Джинсовая юбка облокотилась о стойку. Вокруг жадно глазели читатели, походившие на рыб, высунувших головы из воды; к удивлению Илюшина, в зале собрался целый косяк.
– Что-то ты раскомандовалась, Валентина, – без всякого смущения сказала женщина. – Я, может, вовсе и не к тебе пришла, а ты сразу грязным бельем трясешь перед посторонними людьми. У вас там написано: библиотека – для человека.
– Ты не человек!
– У вас есть читательский билет? – начальственным тоном осведомилась девица в бусах.
– Нету. Но оформить несложно, а? Или вы здесь для красоты стоите? Нет? Вот и обслужите клиентку.
Она припечатала к стойке паспорт.
Девица вспыхнула, но паспорт взяла.
– Валь, найди мне пока подшивку «Речных зорь» за две тыщи пятый год, – небрежно приказала женщина.

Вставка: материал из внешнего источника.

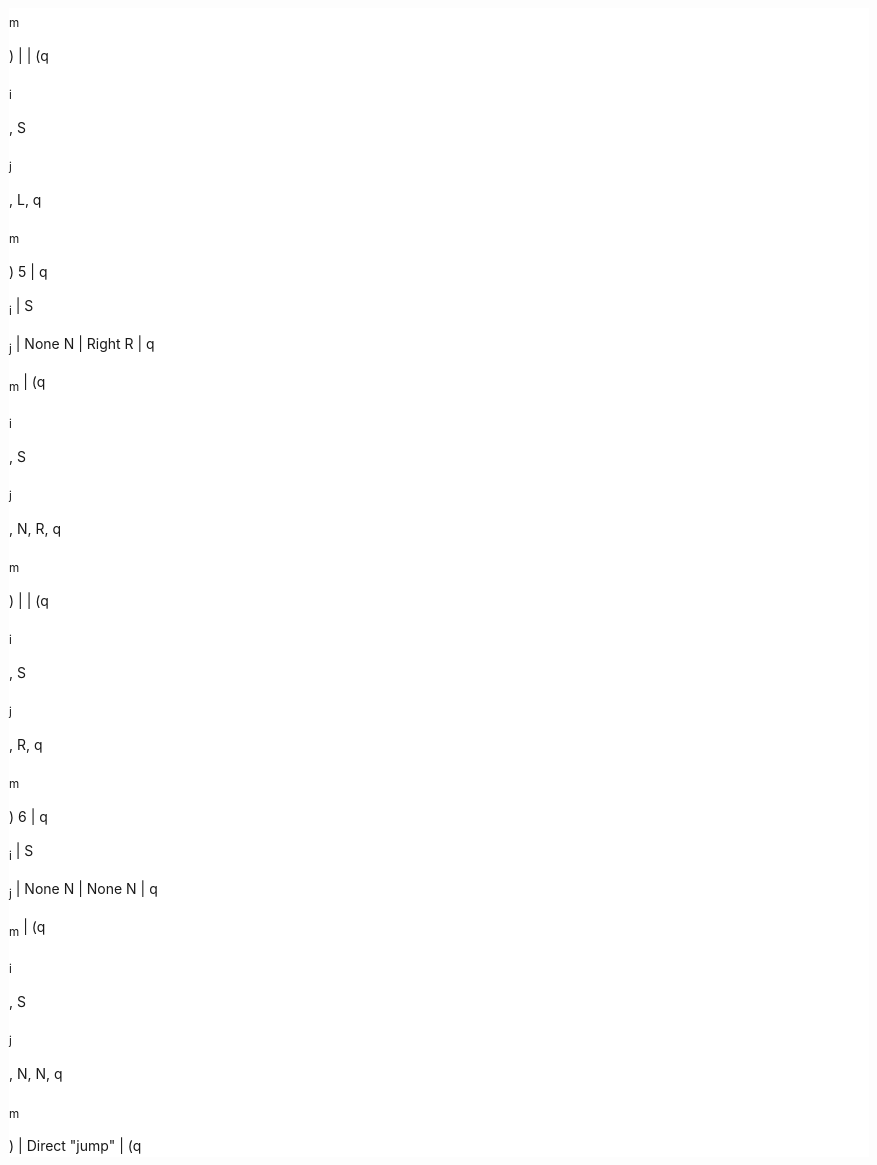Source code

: <sub>m</sub>

)                 |                                                        | (q

<sub>i</sub>

, S

<sub>j</sub>

, L, q

<sub>m</sub>

)
5  | q

<sub>i</sub>                        | S

<sub>j</sub> | None N                   | Right R     | q

<sub>m</sub>                      | (q

<sub>i</sub>

, S

<sub>j</sub>

, N, R, q

<sub>m</sub>

)                 |                                                        | (q

<sub>i</sub>

, S

<sub>j</sub>

, R, q

<sub>m</sub>

)
6  | q

<sub>i</sub>                        | S

<sub>j</sub> | None N                   | None N      | q

<sub>m</sub>                      | (q

<sub>i</sub>

, S

<sub>j</sub>

, N, N, q

<sub>m</sub>

)                 | Direct "jump"                                          | (q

Толстуха попятилась, не сводя с нее ненавидящего взгляда, выбежала из-за стойки, промчалась мимо Илюшина, едва не сбив его с ног, и хлопнула дверью. Слышно было, как содрогается под ней лестница.
Женщина поцокала языком.
– Нервная у вас работенка…
Девушка нашлась на втором этаже, в кабинете-пенале. Она молча сидела у стола, скатывая трубочку из почетной грамоты, расправляя ее и снова скатывая.
– Добрый день, – сказал Илюшин, плотно закрывая за собой дверь. – Я случайно стал свидетелем сцены там, внизу… Сочувствую вам.
Толстуха медленно обратила к нему круглое несчастное лицо.
Илюшин вдруг понял, кого она ему напоминает. Русалочка! Как все прекрасное, рожденное в воде, на земле это существо утратило свою красоту; чудесный голос забрала ведьма, хвост превратился в ножки, и с тех пор каждое движение причиняет ей боль.
Серо-зеленые глаза с немой мольбой уставились на Илюшина.
Но у Макара была цель, и в нее не входило утешение красавиц, превратившихся в чудовищ.
– Поговорите со мной, пожалуйста, – жалобно сказал он. – Никто со мной в этом городе не разговаривает, и это, по правде сказать, довольно обидно. Я ищу мальчика, то есть юношу, он пропал двенадцать лет назад. Вы давно приехали?